[Task brief] The whole listing below is to be copied exactly.

[Material supplied]
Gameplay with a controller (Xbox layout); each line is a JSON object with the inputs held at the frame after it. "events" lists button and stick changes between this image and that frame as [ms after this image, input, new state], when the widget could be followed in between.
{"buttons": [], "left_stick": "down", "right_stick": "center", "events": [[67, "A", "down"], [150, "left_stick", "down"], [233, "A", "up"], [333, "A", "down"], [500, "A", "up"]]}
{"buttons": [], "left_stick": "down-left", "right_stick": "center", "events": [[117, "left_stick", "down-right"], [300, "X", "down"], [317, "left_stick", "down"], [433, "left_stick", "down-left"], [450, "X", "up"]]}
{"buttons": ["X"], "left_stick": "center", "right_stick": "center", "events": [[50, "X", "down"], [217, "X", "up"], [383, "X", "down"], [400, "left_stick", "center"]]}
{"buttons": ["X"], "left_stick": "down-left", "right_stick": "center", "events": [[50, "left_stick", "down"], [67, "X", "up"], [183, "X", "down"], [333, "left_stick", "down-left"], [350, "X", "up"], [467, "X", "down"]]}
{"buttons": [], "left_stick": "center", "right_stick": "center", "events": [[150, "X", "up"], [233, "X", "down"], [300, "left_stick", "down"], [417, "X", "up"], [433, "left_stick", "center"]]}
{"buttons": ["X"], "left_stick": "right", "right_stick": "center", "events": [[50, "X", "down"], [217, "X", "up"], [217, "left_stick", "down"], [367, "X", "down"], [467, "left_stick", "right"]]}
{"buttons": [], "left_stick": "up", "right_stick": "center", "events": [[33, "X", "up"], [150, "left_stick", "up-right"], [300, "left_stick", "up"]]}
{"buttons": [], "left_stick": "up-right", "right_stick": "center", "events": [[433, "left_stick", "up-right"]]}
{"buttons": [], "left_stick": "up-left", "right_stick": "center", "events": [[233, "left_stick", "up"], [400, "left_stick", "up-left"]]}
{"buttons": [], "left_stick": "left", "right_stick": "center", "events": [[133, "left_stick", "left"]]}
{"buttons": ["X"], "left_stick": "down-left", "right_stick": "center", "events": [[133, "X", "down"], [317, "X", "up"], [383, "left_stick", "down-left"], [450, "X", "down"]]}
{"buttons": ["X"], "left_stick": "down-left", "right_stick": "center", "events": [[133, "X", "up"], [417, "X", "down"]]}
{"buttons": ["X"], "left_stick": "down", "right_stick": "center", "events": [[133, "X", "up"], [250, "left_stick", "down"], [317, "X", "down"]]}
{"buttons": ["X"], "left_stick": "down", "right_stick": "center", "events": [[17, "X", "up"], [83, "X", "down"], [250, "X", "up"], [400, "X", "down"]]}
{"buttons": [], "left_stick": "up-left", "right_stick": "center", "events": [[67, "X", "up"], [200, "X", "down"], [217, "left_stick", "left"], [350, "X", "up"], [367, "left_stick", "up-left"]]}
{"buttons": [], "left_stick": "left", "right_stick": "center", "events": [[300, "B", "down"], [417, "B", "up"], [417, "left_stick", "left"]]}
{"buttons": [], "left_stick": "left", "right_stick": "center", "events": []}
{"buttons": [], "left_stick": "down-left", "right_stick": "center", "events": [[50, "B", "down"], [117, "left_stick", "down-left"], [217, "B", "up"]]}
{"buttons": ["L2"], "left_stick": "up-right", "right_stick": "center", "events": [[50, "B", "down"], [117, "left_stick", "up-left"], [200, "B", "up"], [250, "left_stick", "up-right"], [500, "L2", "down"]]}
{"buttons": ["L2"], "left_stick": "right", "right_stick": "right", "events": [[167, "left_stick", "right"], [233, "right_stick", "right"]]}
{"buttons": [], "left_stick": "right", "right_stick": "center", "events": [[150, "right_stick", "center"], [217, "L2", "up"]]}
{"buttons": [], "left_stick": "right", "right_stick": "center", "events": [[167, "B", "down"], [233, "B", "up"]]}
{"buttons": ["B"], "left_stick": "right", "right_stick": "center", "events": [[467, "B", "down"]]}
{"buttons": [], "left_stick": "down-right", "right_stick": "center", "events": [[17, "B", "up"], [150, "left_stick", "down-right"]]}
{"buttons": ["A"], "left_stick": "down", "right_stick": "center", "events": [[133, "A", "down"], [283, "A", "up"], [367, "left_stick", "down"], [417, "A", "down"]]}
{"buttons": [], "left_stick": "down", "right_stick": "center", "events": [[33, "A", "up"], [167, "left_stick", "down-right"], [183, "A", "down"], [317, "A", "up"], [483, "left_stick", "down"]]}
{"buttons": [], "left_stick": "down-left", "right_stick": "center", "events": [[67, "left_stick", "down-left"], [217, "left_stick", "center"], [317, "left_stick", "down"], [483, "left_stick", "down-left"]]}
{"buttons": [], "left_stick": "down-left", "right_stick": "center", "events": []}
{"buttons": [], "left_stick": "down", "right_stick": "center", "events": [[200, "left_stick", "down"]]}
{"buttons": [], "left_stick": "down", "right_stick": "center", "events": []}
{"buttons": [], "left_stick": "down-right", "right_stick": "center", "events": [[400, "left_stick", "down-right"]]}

[Your solution]
Gameplay with a controller (Xbox layout); each line is a JSON object with the inputs held at the frame after it. "events" lists button and stick changes between this image and that frame as [ms after this image, input, new state], when the widget could be followed in between.
{"buttons": [], "left_stick": "down", "right_stick": "center", "events": [[67, "A", "down"], [150, "left_stick", "down"], [233, "A", "up"], [333, "A", "down"], [500, "A", "up"]]}
{"buttons": [], "left_stick": "down-left", "right_stick": "center", "events": [[117, "left_stick", "down-right"], [300, "X", "down"], [317, "left_stick", "down"], [433, "left_stick", "down-left"], [450, "X", "up"]]}
{"buttons": ["X"], "left_stick": "center", "right_stick": "center", "events": [[50, "X", "down"], [217, "X", "up"], [383, "X", "down"], [400, "left_stick", "center"]]}
{"buttons": ["X"], "left_stick": "down-left", "right_stick": "center", "events": [[50, "left_stick", "down"], [67, "X", "up"], [183, "X", "down"], [333, "left_stick", "down-left"], [350, "X", "up"], [467, "X", "down"]]}
{"buttons": [], "left_stick": "center", "right_stick": "center", "events": [[150, "X", "up"], [233, "X", "down"], [300, "left_stick", "down"], [417, "X", "up"], [433, "left_stick", "center"]]}
{"buttons": ["X"], "left_stick": "right", "right_stick": "center", "events": [[50, "X", "down"], [217, "X", "up"], [217, "left_stick", "down"], [367, "X", "down"], [467, "left_stick", "right"]]}
{"buttons": [], "left_stick": "up", "right_stick": "center", "events": [[33, "X", "up"], [150, "left_stick", "up-right"], [300, "left_stick", "up"]]}
{"buttons": [], "left_stick": "up-right", "right_stick": "center", "events": [[433, "left_stick", "up-right"]]}
{"buttons": [], "left_stick": "up-left", "right_stick": "center", "events": [[233, "left_stick", "up"], [400, "left_stick", "up-left"]]}
{"buttons": [], "left_stick": "left", "right_stick": "center", "events": [[133, "left_stick", "left"]]}
{"buttons": ["X"], "left_stick": "down-left", "right_stick": "center", "events": [[133, "X", "down"], [317, "X", "up"], [383, "left_stick", "down-left"], [450, "X", "down"]]}
{"buttons": ["X"], "left_stick": "down-left", "right_stick": "center", "events": [[133, "X", "up"], [417, "X", "down"]]}
{"buttons": ["X"], "left_stick": "down", "right_stick": "center", "events": [[133, "X", "up"], [250, "left_stick", "down"], [317, "X", "down"]]}
{"buttons": ["X"], "left_stick": "down", "right_stick": "center", "events": [[17, "X", "up"], [83, "X", "down"], [250, "X", "up"], [400, "X", "down"]]}
{"buttons": [], "left_stick": "up-left", "right_stick": "center", "events": [[67, "X", "up"], [200, "X", "down"], [217, "left_stick", "left"], [350, "X", "up"], [367, "left_stick", "up-left"]]}
{"buttons": [], "left_stick": "left", "right_stick": "center", "events": [[300, "B", "down"], [417, "B", "up"], [417, "left_stick", "left"]]}
{"buttons": [], "left_stick": "left", "right_stick": "center", "events": []}
{"buttons": [], "left_stick": "down-left", "right_stick": "center", "events": [[50, "B", "down"], [117, "left_stick", "down-left"], [217, "B", "up"]]}
{"buttons": ["L2"], "left_stick": "up-right", "right_stick": "center", "events": [[50, "B", "down"], [117, "left_stick", "up-left"], [200, "B", "up"], [250, "left_stick", "up-right"], [500, "L2", "down"]]}
{"buttons": ["L2"], "left_stick": "right", "right_stick": "right", "events": [[167, "left_stick", "right"], [233, "right_stick", "right"]]}
{"buttons": [], "left_stick": "right", "right_stick": "center", "events": [[150, "right_stick", "center"], [217, "L2", "up"]]}
{"buttons": [], "left_stick": "right", "right_stick": "center", "events": [[167, "B", "down"], [233, "B", "up"]]}
{"buttons": ["B"], "left_stick": "right", "right_stick": "center", "events": [[467, "B", "down"]]}
{"buttons": [], "left_stick": "down-right", "right_stick": "center", "events": [[17, "B", "up"], [150, "left_stick", "down-right"]]}
{"buttons": ["A"], "left_stick": "down", "right_stick": "center", "events": [[133, "A", "down"], [283, "A", "up"], [367, "left_stick", "down"], [417, "A", "down"]]}
{"buttons": [], "left_stick": "down", "right_stick": "center", "events": [[33, "A", "up"], [167, "left_stick", "down-right"], [183, "A", "down"], [317, "A", "up"], [483, "left_stick", "down"]]}
{"buttons": [], "left_stick": "down-left", "right_stick": "center", "events": [[67, "left_stick", "down-left"], [217, "left_stick", "center"], [317, "left_stick", "down"], [483, "left_stick", "down-left"]]}
{"buttons": [], "left_stick": "down-left", "right_stick": "center", "events": []}
{"buttons": [], "left_stick": "down", "right_stick": "center", "events": [[200, "left_stick", "down"]]}
{"buttons": [], "left_stick": "down", "right_stick": "center", "events": []}
{"buttons": [], "left_stick": "down-right", "right_stick": "center", "events": [[400, "left_stick", "down-right"]]}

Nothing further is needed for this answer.